Although the study demonstrates the success of such incentive-based weight loss programs, the participants were not followed long enough to show whether such programs have long-term success.

"A key challenge in weight loss interventions is to both attain initial weight loss and to maintain that weight loss over periods of 12 months or more," the researchers said. "Further testing of longer term use of these incentives is needed to determine whether longer use would lead to sustained weight loss."

Still, many diet experts say that they encourage the use of incentives for weight loss to their patients.

"I use this philosophy when patients tell me that there is no way that they can possibly lose a lot of weight -- and I make the point to them that it all depends on what the incentive is," said Dr. Carl Lavie, medical director of cardiac rehabilitation and prevention at Ochsner University's Heart and Vascular Institute in New Orleans. "Let's say a man is 250 pounds and his ideal weight is 180, and he does not think that he can even lose 10 pounds, much less 30 or 40. I make the point of asking him if someone offered you $10 million if you lost 40 pounds in so many months, do you think you could do it -- they all say 'absolutely.'"
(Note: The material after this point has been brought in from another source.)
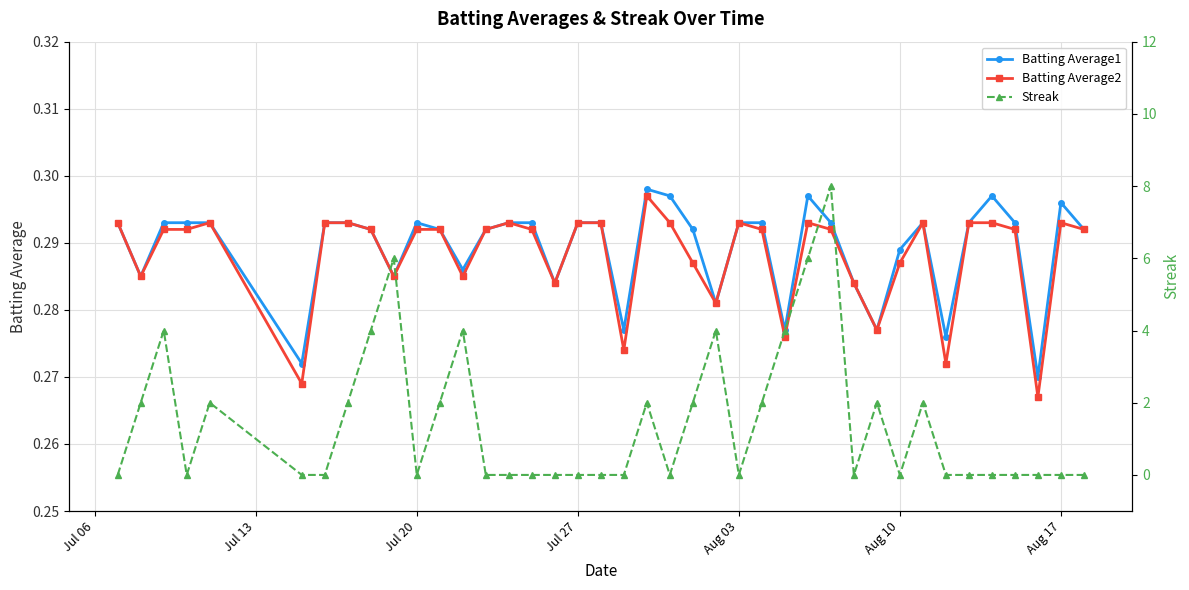

True or false: Streak and Batting Average1 cross at least once.

True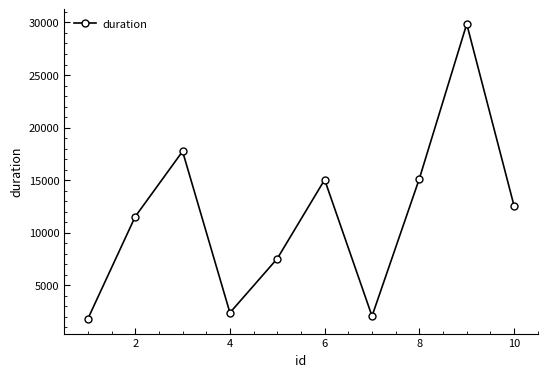

What is the value of the 8th point from the left?

15144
But many diet experts remain wary of the long-term success of such incentive-based approaches to weight loss.

"The problem with the reward approach is once the money was not available, the incentive is lost and weight is quickly regained," said Dr. Jana Klauer, a private practice physician specialist in nutrition and metabolism and author of "How the Rich Get Thin."
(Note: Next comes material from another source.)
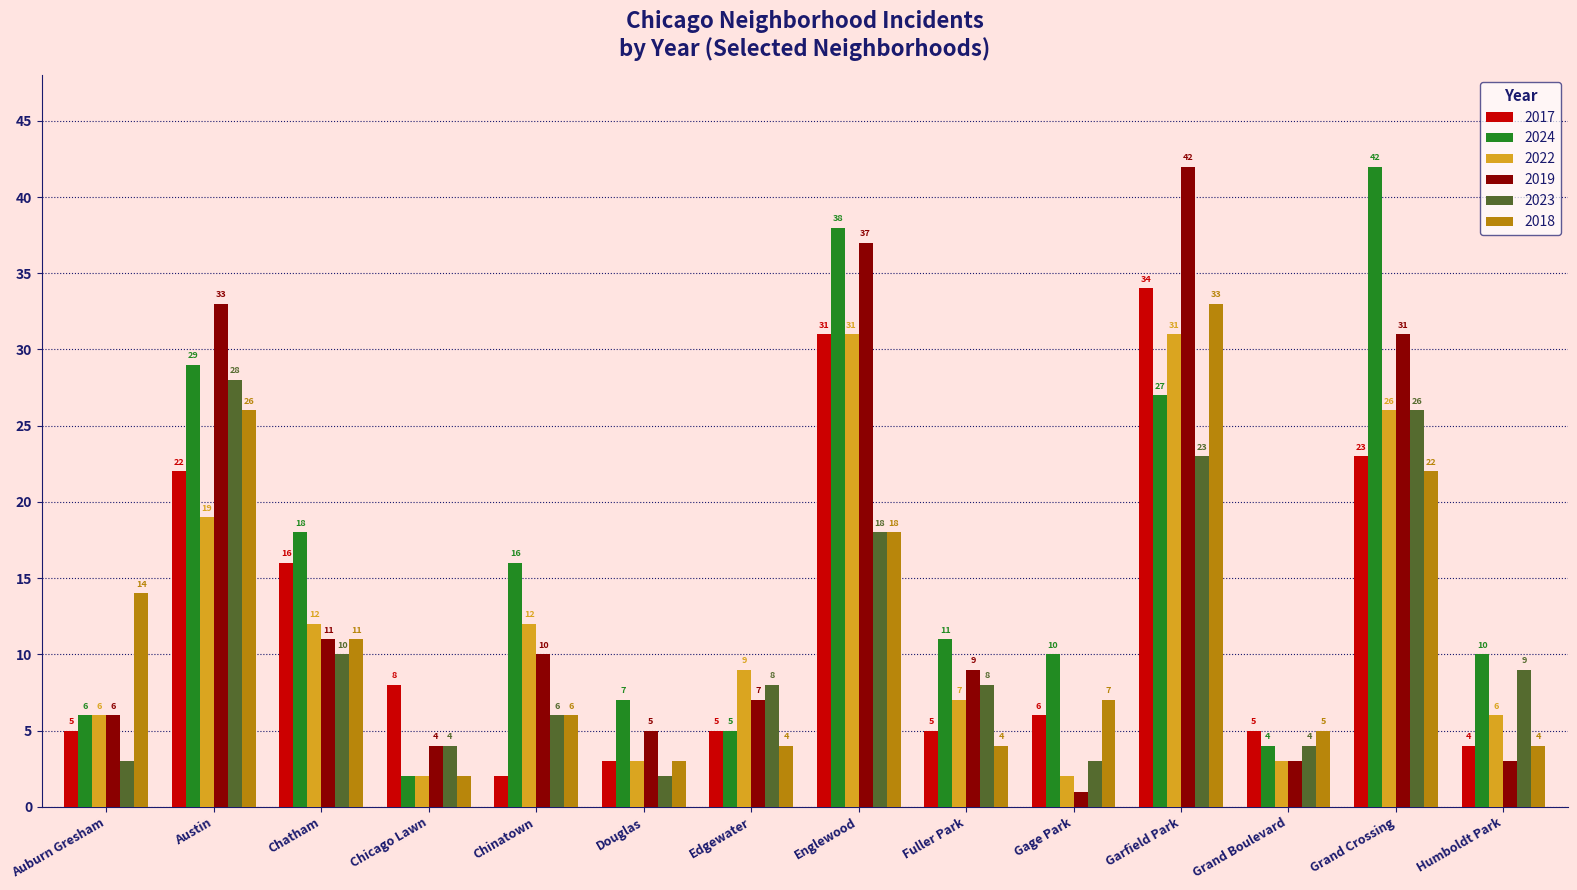

What is the difference between the maximum and minimum values in the 2019 series?

41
"The idea is really no different from that of losing weight for a special occasion and then regaining after the event has passed."

And although the most recent study on incentive-based weight loss programs bolstered the success of using financial rewards for meeting weight loss goals, it also showed that the effectiveness of this technique began to wane in time.

"While this intervention worked, the benefit was fast disappearing at the seven-month mark," said Dr. David Katz, director of medical studies in public health at the Yale University School of Medicine in New Haven, Conn. "That is about the same success seen with almost any fad diet."

So while experts believe that an incentive-based weight loss program is often successful in helping someone to jump-start weight loss, most agreed that the weight loss achieved through such a program cannot be sustained without finding a deeper motivation for weight loss that goes beyond the financial reward at the end of one program.

"If we are going to achieve lasting change in health behavior, we need to help people to internalize the sense of responsibility to self and self-care and to value their own well-being," said Martin Binks, director of behavioral health and research director at the Duke Diet and Fitness Center. "This speaks to the necessity of treating the whole person."

In Velarde's case, finding the larger goal beyond simply winning the lottery at the end of her weight loss challenge is what allowed her to keep the weight off for the last year and a half.

"My son was my biggest motivator," Velarde said. "He was in wrestling in school, so watching him eat healthy and exercise every day was what motivated me to eat healthy and exercise. I wanted to keep up with him, and, I thought, 'if he can be motivated, then I can, too.'"

"It's definitely a lifestyle change," she said, "as opposed to a quick-fix diet or an incentive diet."